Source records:
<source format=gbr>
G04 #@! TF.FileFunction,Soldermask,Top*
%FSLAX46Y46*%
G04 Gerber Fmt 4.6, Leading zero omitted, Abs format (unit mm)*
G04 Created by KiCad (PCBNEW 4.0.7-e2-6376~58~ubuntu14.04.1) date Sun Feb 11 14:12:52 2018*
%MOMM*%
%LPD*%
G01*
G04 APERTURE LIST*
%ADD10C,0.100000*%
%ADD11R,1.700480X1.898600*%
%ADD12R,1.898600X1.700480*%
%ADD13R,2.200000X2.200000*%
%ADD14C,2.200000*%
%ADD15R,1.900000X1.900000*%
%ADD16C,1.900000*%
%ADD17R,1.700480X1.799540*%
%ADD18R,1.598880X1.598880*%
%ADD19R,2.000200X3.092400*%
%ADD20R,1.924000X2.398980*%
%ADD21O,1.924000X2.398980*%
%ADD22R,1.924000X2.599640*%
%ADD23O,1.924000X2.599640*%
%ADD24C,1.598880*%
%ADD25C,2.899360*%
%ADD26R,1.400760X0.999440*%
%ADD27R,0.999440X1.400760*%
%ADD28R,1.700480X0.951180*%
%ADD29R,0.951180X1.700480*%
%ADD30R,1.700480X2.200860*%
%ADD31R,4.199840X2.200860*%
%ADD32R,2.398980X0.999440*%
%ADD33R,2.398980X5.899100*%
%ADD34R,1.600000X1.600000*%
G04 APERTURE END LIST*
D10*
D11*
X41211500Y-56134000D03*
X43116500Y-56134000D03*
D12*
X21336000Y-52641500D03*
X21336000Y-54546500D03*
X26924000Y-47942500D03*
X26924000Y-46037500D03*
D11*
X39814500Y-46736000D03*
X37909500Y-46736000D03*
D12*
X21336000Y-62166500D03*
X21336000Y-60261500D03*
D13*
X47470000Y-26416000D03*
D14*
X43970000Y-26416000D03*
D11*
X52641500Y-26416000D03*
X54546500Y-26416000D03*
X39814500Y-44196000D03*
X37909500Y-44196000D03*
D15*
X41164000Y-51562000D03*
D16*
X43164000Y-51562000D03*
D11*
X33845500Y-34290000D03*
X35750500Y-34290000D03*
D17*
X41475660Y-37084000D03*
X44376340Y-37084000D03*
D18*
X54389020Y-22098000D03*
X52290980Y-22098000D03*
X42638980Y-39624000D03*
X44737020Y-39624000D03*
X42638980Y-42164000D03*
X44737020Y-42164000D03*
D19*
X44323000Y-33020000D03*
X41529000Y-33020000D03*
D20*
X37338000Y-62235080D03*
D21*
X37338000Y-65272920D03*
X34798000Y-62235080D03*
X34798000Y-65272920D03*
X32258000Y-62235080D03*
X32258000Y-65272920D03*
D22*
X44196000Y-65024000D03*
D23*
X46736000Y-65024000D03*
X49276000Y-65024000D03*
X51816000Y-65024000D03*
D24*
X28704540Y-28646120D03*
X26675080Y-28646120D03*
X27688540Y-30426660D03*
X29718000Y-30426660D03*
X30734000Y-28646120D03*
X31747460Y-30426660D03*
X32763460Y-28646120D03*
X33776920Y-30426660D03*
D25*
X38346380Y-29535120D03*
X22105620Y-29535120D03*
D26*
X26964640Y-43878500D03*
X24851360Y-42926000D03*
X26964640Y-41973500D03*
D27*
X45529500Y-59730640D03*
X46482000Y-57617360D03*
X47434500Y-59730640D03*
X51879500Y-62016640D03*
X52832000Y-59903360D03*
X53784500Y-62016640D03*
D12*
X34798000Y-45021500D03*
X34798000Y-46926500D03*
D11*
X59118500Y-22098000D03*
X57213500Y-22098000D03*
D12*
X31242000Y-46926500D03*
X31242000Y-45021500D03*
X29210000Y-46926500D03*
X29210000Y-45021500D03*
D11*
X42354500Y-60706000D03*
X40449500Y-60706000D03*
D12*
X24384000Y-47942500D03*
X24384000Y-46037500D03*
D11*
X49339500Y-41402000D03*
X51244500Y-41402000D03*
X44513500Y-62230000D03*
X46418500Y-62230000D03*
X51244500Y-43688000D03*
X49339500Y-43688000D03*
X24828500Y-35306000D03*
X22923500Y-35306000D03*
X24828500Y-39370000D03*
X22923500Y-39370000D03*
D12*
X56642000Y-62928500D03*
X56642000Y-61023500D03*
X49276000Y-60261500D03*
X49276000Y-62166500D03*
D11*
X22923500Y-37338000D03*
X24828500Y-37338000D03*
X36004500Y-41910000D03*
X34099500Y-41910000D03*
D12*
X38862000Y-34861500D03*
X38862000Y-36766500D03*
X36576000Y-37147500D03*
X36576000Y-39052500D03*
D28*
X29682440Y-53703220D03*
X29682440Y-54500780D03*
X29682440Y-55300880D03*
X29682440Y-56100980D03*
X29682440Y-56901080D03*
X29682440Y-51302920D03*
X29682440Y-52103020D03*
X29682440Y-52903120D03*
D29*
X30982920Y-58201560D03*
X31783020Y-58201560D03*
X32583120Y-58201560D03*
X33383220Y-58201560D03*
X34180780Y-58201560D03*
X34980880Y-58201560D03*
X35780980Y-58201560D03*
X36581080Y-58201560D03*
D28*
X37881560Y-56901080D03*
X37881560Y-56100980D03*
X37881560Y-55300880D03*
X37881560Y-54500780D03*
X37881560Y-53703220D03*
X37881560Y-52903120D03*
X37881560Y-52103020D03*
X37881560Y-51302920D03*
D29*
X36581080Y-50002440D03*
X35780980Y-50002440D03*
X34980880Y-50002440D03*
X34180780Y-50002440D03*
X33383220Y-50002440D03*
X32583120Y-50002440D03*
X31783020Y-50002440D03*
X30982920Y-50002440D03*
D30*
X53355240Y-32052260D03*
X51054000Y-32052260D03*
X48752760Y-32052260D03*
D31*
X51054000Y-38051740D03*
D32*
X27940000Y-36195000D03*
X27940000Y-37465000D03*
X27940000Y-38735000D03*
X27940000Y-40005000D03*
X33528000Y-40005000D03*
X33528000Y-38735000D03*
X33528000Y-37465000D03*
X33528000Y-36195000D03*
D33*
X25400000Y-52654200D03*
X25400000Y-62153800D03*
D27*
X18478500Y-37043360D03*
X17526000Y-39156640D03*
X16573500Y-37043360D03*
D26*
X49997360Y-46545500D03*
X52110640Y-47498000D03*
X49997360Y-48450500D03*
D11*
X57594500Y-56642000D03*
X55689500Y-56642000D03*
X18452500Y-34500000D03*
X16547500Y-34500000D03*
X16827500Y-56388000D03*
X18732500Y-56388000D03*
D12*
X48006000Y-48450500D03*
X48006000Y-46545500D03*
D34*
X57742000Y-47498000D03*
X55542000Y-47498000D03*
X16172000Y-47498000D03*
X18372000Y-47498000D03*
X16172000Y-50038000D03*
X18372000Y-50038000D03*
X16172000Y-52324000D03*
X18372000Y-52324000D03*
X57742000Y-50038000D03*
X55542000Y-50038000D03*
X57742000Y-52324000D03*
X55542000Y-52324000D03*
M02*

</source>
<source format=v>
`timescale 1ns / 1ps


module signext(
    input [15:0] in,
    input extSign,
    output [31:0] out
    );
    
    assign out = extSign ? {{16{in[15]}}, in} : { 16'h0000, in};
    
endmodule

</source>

--

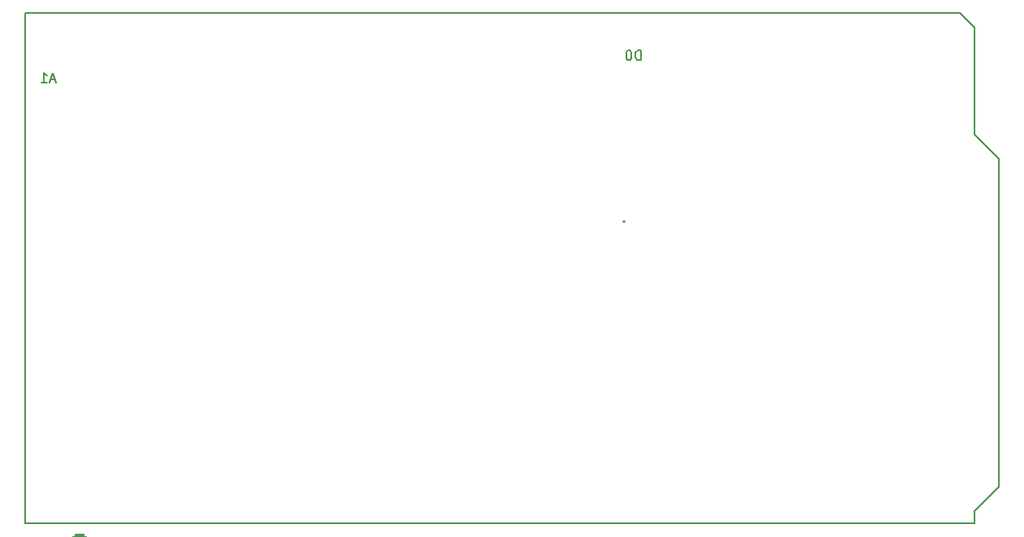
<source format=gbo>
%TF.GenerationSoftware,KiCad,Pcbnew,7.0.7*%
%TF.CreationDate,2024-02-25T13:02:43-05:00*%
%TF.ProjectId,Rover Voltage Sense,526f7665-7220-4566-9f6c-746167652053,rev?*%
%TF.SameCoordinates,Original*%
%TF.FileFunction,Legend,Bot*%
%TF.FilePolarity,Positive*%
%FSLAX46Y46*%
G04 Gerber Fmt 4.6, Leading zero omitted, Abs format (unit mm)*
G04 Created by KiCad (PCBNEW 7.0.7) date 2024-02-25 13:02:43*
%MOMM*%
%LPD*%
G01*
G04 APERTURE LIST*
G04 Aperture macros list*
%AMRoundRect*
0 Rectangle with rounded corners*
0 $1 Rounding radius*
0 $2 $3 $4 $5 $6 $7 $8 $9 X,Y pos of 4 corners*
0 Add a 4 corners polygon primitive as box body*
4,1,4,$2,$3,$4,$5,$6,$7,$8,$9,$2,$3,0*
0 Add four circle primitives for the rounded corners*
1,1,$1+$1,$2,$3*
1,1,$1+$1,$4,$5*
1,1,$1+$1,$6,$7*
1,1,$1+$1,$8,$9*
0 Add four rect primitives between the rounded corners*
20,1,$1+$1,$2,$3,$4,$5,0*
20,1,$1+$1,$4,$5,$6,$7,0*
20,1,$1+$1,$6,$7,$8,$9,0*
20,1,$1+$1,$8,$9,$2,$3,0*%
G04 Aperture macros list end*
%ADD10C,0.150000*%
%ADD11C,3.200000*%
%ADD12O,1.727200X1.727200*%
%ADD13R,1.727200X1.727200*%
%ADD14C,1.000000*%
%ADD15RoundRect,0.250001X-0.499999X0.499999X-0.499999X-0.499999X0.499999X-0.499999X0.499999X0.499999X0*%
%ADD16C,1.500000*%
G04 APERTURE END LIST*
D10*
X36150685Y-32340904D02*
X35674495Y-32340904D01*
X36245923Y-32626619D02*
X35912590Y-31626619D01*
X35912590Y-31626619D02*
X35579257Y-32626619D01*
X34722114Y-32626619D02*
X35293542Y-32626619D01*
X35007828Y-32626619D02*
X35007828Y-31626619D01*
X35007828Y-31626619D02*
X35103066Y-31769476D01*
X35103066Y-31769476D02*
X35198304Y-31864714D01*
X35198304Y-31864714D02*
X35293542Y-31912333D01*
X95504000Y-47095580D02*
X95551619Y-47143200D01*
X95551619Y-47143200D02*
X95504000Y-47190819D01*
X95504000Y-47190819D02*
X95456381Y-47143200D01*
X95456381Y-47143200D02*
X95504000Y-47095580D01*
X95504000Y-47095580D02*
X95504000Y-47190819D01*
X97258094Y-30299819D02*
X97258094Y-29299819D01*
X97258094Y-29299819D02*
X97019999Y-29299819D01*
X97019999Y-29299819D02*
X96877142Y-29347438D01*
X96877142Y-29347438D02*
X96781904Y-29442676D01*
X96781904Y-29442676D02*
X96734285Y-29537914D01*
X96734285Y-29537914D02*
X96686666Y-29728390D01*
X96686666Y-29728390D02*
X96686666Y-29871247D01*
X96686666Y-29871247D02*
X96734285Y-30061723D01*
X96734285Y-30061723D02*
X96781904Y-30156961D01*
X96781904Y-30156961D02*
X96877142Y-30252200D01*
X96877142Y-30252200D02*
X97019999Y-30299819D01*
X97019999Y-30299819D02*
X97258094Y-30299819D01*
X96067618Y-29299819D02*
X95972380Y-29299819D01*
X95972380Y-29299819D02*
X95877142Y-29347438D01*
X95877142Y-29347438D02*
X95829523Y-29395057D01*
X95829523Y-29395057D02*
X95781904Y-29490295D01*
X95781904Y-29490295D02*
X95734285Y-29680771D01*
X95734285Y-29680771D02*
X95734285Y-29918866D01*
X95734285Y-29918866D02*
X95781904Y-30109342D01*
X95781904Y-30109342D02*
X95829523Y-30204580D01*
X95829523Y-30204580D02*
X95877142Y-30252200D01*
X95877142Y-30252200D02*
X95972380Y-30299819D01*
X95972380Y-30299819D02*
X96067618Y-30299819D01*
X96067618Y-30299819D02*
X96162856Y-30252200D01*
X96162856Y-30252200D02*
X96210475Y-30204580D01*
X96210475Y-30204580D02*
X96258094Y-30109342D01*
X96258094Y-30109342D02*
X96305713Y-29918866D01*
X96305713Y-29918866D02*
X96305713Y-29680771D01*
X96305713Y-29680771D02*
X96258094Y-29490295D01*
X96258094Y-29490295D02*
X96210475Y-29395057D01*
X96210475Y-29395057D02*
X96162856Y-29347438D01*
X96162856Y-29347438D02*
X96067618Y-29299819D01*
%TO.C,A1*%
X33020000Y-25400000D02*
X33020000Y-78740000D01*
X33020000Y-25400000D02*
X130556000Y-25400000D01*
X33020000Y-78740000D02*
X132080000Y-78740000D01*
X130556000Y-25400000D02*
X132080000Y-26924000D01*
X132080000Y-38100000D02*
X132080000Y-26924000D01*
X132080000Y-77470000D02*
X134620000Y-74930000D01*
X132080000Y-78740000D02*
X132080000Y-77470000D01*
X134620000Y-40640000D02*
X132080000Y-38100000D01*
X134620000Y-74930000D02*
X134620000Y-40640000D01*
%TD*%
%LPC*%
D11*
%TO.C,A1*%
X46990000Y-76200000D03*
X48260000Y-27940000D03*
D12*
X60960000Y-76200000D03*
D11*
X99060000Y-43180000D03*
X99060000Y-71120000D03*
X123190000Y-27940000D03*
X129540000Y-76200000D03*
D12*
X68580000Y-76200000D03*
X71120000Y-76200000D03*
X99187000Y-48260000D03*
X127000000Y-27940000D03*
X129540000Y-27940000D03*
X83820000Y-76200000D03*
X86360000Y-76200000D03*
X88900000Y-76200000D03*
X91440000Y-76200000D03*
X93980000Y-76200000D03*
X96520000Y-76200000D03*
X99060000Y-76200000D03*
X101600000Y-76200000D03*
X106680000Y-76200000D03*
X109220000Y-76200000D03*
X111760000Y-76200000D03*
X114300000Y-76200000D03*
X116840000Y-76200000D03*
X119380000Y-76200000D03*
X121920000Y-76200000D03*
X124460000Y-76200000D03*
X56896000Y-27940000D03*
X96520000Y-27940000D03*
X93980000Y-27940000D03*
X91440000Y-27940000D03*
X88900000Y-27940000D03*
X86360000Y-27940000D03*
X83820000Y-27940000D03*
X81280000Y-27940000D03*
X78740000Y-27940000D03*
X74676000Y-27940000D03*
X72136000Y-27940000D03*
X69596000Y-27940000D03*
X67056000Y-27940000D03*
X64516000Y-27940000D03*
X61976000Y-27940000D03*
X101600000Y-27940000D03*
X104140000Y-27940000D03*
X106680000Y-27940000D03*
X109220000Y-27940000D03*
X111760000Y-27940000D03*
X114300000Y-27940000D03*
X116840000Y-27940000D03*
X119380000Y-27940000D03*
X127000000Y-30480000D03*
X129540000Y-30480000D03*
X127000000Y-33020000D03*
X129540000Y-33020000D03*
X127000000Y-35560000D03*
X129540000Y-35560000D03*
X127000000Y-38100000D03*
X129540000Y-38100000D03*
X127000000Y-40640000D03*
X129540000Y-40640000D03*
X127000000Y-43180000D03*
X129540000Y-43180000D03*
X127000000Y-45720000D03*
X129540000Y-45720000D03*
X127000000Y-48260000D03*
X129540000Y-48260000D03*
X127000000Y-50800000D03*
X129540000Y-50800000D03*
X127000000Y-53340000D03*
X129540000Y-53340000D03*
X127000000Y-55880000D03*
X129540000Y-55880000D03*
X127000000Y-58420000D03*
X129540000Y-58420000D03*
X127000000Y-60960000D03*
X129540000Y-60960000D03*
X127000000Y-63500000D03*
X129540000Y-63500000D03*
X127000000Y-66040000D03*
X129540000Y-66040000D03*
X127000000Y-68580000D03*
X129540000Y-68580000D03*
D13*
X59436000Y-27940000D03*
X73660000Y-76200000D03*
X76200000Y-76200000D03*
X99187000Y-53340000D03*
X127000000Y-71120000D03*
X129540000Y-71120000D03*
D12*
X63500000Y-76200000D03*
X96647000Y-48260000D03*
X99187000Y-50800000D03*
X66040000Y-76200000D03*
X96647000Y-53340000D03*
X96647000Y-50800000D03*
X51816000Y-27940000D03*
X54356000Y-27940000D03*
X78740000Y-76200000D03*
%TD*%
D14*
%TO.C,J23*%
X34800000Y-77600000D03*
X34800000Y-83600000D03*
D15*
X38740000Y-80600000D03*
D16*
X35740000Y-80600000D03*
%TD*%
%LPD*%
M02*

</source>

§ **Goal of the exercise**:
Take the stretch of lines above from the one containing "X97258094Y-29299819D02*" through the one containing "X95781904Y-29490295D01*" and repeat it exactly, adding no other line.

§ **Response to this task**:
X97258094Y-29299819D02*
X97019999Y-29299819D01*
X97019999Y-29299819D02*
X96877142Y-29347438D01*
X96877142Y-29347438D02*
X96781904Y-29442676D01*
X96781904Y-29442676D02*
X96734285Y-29537914D01*
X96734285Y-29537914D02*
X96686666Y-29728390D01*
X96686666Y-29728390D02*
X96686666Y-29871247D01*
X96686666Y-29871247D02*
X96734285Y-30061723D01*
X96734285Y-30061723D02*
X96781904Y-30156961D01*
X96781904Y-30156961D02*
X96877142Y-30252200D01*
X96877142Y-30252200D02*
X97019999Y-30299819D01*
X97019999Y-30299819D02*
X97258094Y-30299819D01*
X96067618Y-29299819D02*
X95972380Y-29299819D01*
X95972380Y-29299819D02*
X95877142Y-29347438D01*
X95877142Y-29347438D02*
X95829523Y-29395057D01*
X95829523Y-29395057D02*
X95781904Y-29490295D01*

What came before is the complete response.